In explaining his motivation for producing Red Tails in this interview, George Lucas says he shot it in the tradition of Flying Leathernecks and other World War II classics and intended it to read that way to the viewer. But this isn't 1942, and I think the device will be lost on most audiences. It was lost on me and I even heard him describe his intent. Lucas also contends that the only way to interest studios in marketing Red Tails was to sex it up with a bunch of — make that too much — stuff blowing up, burning and being shredded by machine guns. Even someone with the imagination of a turnip would see an unmistakable resemblance to Lucas' Red Tails' dogfight scenes and the X-wing fighters in Star Wars. The film could do with a lot less of that and a lot more character development that would inform audiences of what Tuskegee really was and what it means yet today.

Lucas and others have said the real point of Red Tails was to serve as an inspirational message for black teenagers, to show what can be achieved with determination, discipline and self-respect. Red Tails might do that, but I have a hard time believing it. I think audiences are sophisticated enough to parse storytelling not punctuated by stuff blowing up every 15 minutes. I know it can be done, because Men of Honor, about black Navy diver Carl Brashear succeeded brilliantly in doing this, all without relying on a CGI budget equivalent to the GDP of Honduras. Cuba Gooding Jr. was in that film too, perfectly cast as Carl Brashear. In Red Tails, not so much. His agent should forbid him to ever again accept a role in which he smokes a pipe.

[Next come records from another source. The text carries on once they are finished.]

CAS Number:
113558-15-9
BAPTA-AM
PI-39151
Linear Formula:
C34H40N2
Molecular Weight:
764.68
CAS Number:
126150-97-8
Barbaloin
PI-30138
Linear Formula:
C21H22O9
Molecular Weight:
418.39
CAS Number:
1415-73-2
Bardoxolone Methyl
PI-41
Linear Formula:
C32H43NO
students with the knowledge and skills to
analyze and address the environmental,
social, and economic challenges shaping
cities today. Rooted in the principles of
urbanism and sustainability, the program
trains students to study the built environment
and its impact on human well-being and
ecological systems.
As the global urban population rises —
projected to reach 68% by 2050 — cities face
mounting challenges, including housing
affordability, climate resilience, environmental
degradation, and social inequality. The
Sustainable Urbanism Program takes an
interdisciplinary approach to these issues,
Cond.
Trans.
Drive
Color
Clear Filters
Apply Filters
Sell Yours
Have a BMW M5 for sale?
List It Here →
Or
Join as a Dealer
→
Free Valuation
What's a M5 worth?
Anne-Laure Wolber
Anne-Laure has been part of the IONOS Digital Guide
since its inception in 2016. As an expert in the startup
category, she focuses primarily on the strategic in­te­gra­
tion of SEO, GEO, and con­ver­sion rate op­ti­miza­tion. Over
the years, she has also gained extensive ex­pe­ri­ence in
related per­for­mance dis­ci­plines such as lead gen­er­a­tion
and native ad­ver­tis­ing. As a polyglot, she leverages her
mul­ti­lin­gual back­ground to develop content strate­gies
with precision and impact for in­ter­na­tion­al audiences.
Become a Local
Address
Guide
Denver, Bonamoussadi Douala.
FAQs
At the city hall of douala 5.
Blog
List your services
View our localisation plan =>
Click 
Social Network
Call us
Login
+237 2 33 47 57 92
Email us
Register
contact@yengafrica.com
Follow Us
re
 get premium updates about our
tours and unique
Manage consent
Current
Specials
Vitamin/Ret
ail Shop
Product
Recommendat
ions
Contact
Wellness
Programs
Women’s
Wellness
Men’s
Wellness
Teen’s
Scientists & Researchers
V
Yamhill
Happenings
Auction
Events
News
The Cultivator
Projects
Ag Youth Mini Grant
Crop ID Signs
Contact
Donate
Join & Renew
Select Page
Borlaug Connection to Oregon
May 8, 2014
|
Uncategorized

So if you haven't seen Red Tails, should you? By all means. Lucas swears if the film succeeds, he'll shoot the prequel and the sequel which actually do tell the story of the Tuskegee Airman. What he's done so far doesn't quite get there. Here's to hoping the next film does.

A Thursday addition: Be sure to see the traveling exhibition called Rise Above produced by www.redtail.org. It will be at Sun 'n Fun and other venues this year. It has its own film and photos describing the Tuskegee program.